The best anti-aliasing and down-sampling method here depends on one's point of view. When fitting the most data into a limited array of pixels, as in the fifth image, sinc function anti-aliasing would seem appropriate. In obtaining the second and third images, the main objective is to filter out aliasing "noise", so a rotationally symmetrical function may be more appropriate.
Modern graphics cards usually support some method of full-scene anti-aliasing (FSAA) to help avoid aliasing (or "jaggies") on full-screen images. The resulting image may seem softer, and should also appear more realistic. One tried and true method of avoiding or removing aliasing artifacts on full-screen images is supersampling.
However, while useful for photo-like images, a simple anti-aliasing approach (such as supersampling and then averaging) may actually worsen the appearance of some types of line art or diagrams (making the image appear fuzzy), especially where most lines are horizontal or vertical. In these cases, a prior grid-fitting step may be useful (see hinting).
In general, supersampling is a technique of collecting data points at a greater resolution (usually by a power of two) than the final data resolution. These data points are then combined (down-sampled) to the desired resolution, often just by a simple average. The combined data points have less visible aliasing artifacts (or moiré patterns).

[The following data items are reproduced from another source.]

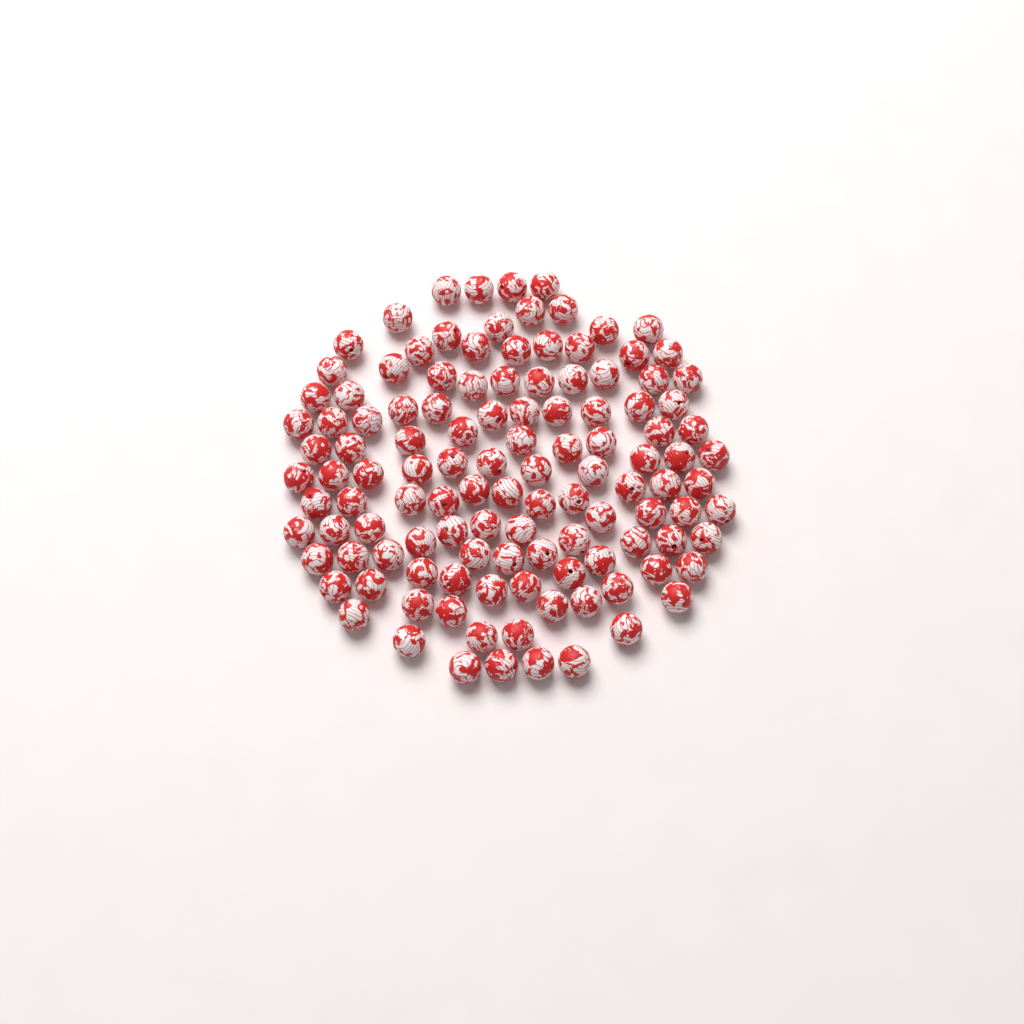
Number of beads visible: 119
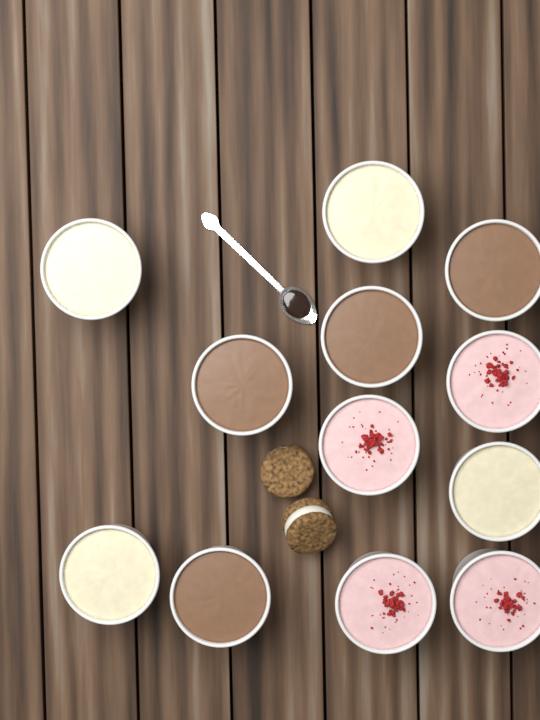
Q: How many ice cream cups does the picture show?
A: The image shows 12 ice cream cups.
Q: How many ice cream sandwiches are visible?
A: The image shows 2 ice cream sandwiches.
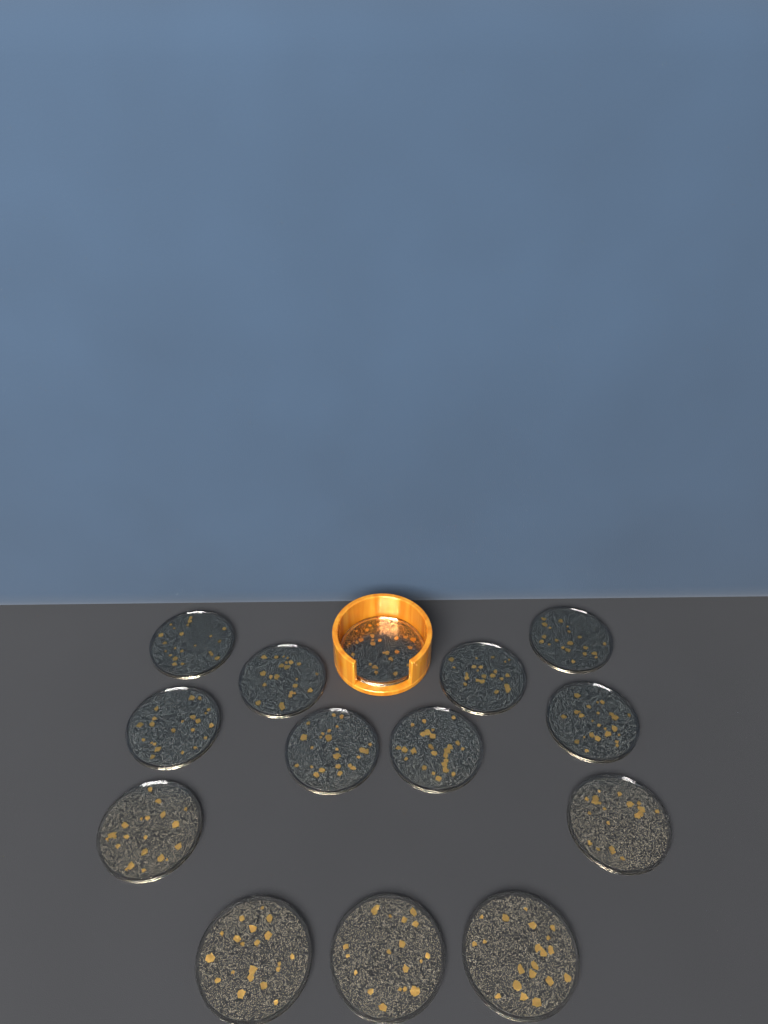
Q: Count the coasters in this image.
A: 14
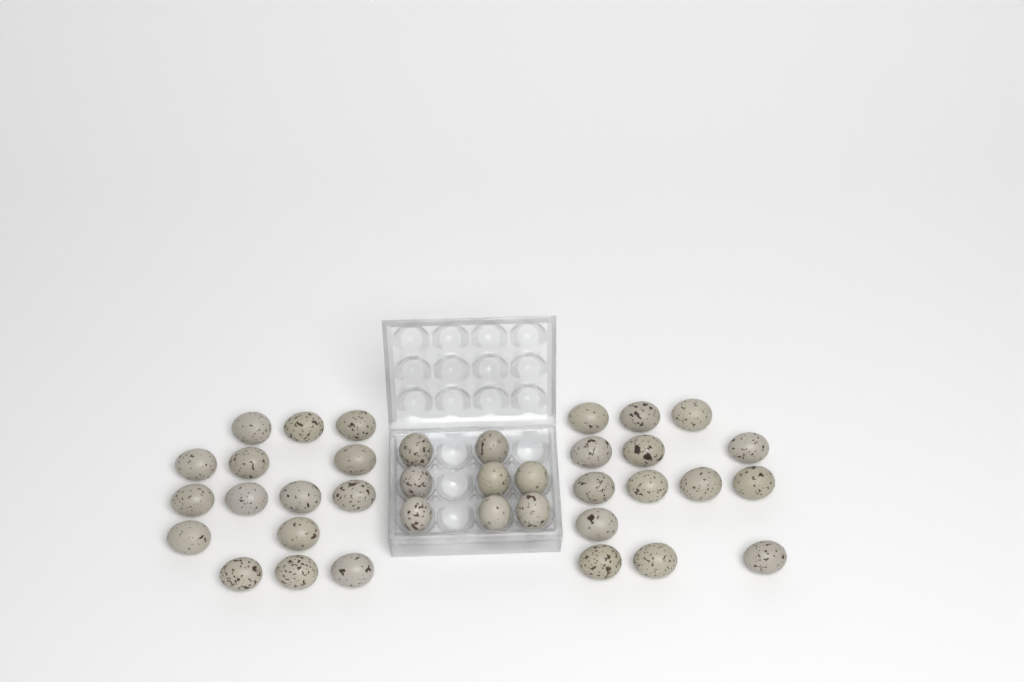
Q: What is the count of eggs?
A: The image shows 37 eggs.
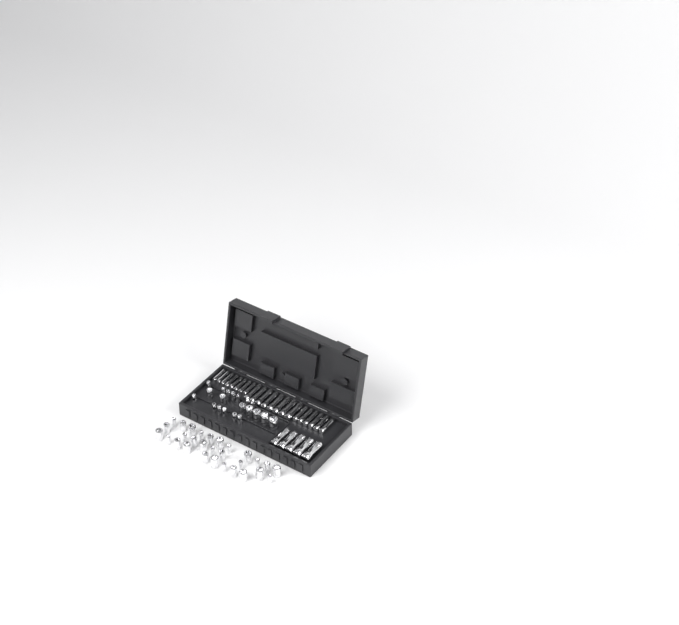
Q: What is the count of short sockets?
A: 49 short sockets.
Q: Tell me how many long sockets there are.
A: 27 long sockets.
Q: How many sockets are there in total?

Full-scene anti-aliasing by supersampling usually means that each full frame is rendered at double (2x) or quadruple (4x) the display resolution, and then down-sampled to match the display resolution. So a 4x FSAA would render 16 supersampled pixels for each single pixel of each frame.
More often than not, FSAA is implemented in hardware in such a way that a graphical application is unaware the images are being supersampled and then down-sampled before being displayed.
A graphics rendering system creates an image based on objects constructed of polygonal primitives whereby the aliasing effects in the image are reduced by applying an anti-aliasing scheme only to the areas of the image representing silhouette edges of the objects. The silhouette edges are anti-aliased by creating anti-aliasing primitives which vary in opacity. These anti-aliasing primitives are joined to the silhouetted edges, and create a region in the image where the objects appear to blend into the background. The method has some important advantages over the classical methods based on the accumulation buffer since it generates full-scene anti-aliasing in only two passes and does not require the use of the additional memory required by the accumulation buffer. Object-based anti-aliasing was first developed at Silicon Graphics for their Indy workstation.